INTRODUÇÃO
Um segredo mortal
Este livro é uma obra de pura ficção.
Pra começo de conversa, não morri.
Estou aqui, do alto dos meus 80 anos,
firme e forte.
Trata-se de uma brincadeira, baseada em acontecimentos reais e na minha convivência com pessoas que já se foram. Os leitores vão encontrar mais diálogos do que narrativas, como o subtítulo – dialogando com os mortos – entrega. Na realidade, este livro é mais uma homenagem aos amigos que nos deixaram.
A vida após a morte tem sido objeto de pesquisas científicas e de crenças e religiões seculares. Por anseio de sobrevivência, desde os primórdios da história da humanidade, cultiva-se o contato com espíritos: sejam deuses ou, simplesmente, entes queridos. Meu pai, Orlando de Oliveira, partiu aos 33 anos, quando eu tinha 7. Aos 17, perdi minha avó paterna, Ana Carolina de Toledo, vó Nicota, a quem eu amava de paixão. Depois da sua morte, vivi durante anos à procura de alguma notícia. Nas inúmeras investidas, encontrei de tudo: por um lado, fraudes grosseiras, enganações; por outro, tentativas piedosas de me confortarem, falseando os contatos. Nenhuma verdade concreta. Nenhuma pista.
Recebi a notícia de que ela estava mal enquanto visitava, pela primeira vez, Nova York. Voltei. Na época, a viagem até São Paulo durava 30 horas, em um DC-4, com escalas em Washington, Miami, Caracas e Belém. Cheguei em casa à noite e apaguei. No dia seguinte, fui ao hospital. O quarto dela estava vazio. Morrera de madrugada, chamando pelo meu nome. Carrego comigo até hoje o trauma. Havíamos prometido, um ao outro, que o primeiro de nós dois a morrer faria contato. Ela temia me perder em um acidente, como o que sofri aos 15 anos, quando de bicicleta enfrentei um ônibus. Era elegante, inteligente, montava a cavalo, escrevia e falava correntemente o francês, pois estudou em Paris na infância. Viveu até os 93 anos, coisa rara no passado.
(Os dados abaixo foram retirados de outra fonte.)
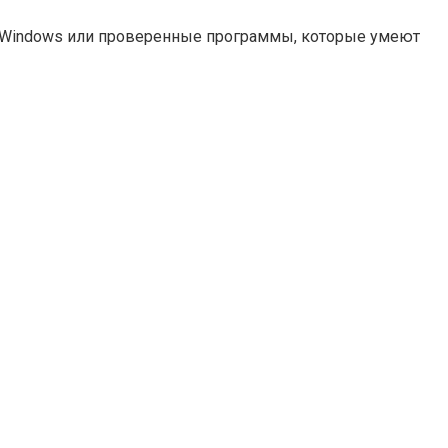
а Windows или проверенные программы, которые умеют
No final da vida, dona Nicota morava em um quartinho alugado numa casa de família, em Osasco, São Paulo. Quando ia visitá-la, exigia que eu dormisse na única cama que havia, enquanto colocava, no chão, um colchão para si. No inverno úmido, ela me esperava chegar e passava primeiro a minha cama com ferro a carvão, me deixando dormir no quentinho. Só depois passava a caminha dela também. Minha avó e eu guardávamos um segredo, um código de comunicação só nosso. A pergunta-chave para um contato pós-morte era: “Onde você dorme?” A senha dela seria “No chão”; a minha, “Na cama quentinha”. Nunca revelamos isso a ninguém.
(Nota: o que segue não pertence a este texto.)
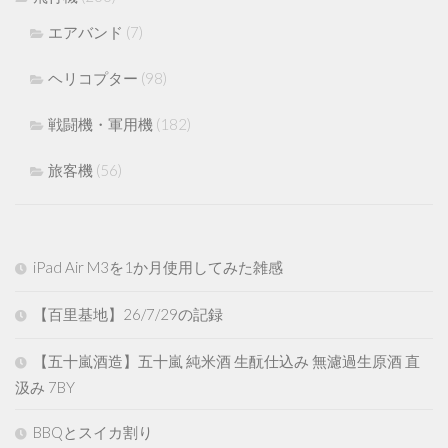
エアバンド
(7)
ヘリコプター
(98)
戦闘機・軍用機
(182)
旅客機
(56)
iPad Air M3を1か月使用してみた雑感
【百里基地】26/7/29の記録
【五十嵐酒造】五十嵐 純米酒 生酛仕込み 無濾過生原酒 直
汲み 7BY
BBQとスイカ割り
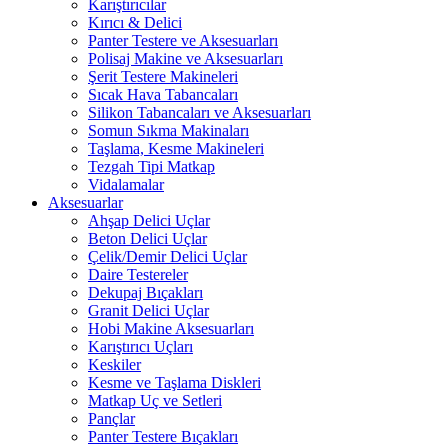
Karıştırıcılar
Kırıcı & Delici
Panter Testere ve Aksesuarları
Polisaj Makine ve Aksesuarları
Şerit Testere Makineleri
Sıcak Hava Tabancaları
Silikon Tabancaları ve Aksesuarları
Somun Sıkma Makinaları
Taşlama, Kesme Makineleri
Tezgah Tipi Matkap
Vidalamalar
Aksesuarlar
Ahşap Delici Uçlar
Beton Delici Uçlar
Çelik/Demir Delici Uçlar
Daire Testereler
Dekupaj Bıçakları
Granit Delici Uçlar
Hobi Makine Aksesuarları
Karıştırıcı Uçları
Keskiler
Kesme ve Taşlama Diskleri
Matkap Uç ve Setleri
Pançlar
Panter Testere Bıçakları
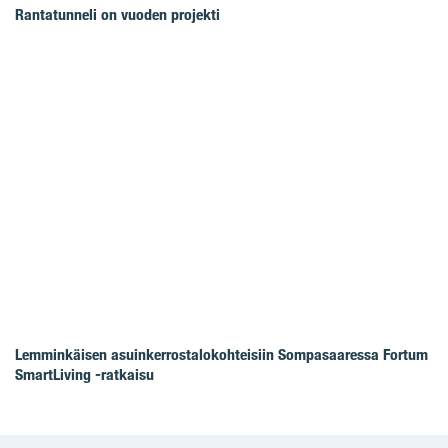
Rantatunneli on vuoden projekti
Lemminkäisen asuinkerrostalokohteisiin Sompasaaressa Fortum
SmartLiving -ratkaisu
Quando frequentava mesas brancas, místicos ou mesmo centros espíritas e havia alguma manifestação supostamente dela, eu sapecava a pergunta: “Onde você dorme?” E as respostas variavam entre banais e estapafúrdias: “No quarto”, “Nas nuvens”, “No céu”, “Com os anjos” e até “Com Deus”. Essas coisas acabaram aguçando minha curiosidade, e transformei a procura por um contato com minha avó numa busca metódica, já despida da relação afetiva.
O artista plástico Laerte Agnelli me acompanhou em várias tentativas de contato. Ele foi mais feliz na sua busca. Escreveu um lindo e emocionante livro sobre Chico Xavier e outro intitulado Existe morte após a vida? Das minhas pesquisas, é verdade, restou alguma coisa: aprendi, nos centros espíritas, a prática da caridade e testemunhei quanto amor existe no seio dessa comunidade. Nos centros esotéricos, recolhi ensinamentos que tornaram inequívoca a minha confiança na força do pensamento. Encontrei bondade e compreensão em muitos lugares e pessoas de diversas religiões: católica, evangélica, umbanda, candomblé e tantas outras. Também encontrei mercenários e trapaceiros, ávidos por dinheiro.
Não concluí nada, absolutamente nada. Sou cético em relação a novas vidas. Na prática, sou agnóstico pensante. Concordo com o físico e filósofo francês Blaise Pascal em tudo que escreveu e destaco um dos seus pensamentos para fechar a introdução:
O homem não passa de um caniço, o mais fraco da natureza, mas é um caniço pensante. Não é preciso que o Universo inteiro se arme para esmagá-lo. Um vapor, uma gota d’água, é o bastante para matá-lo. Mas, mesmo que o Universo o esmagasse, o homem seria ainda mais nobre do que o que o mata, porque sabe que morre; e a vantagem que o Universo tem sobre ele, o Universo a ignora. Toda a nossa dignidade consiste, pois, no pensamento.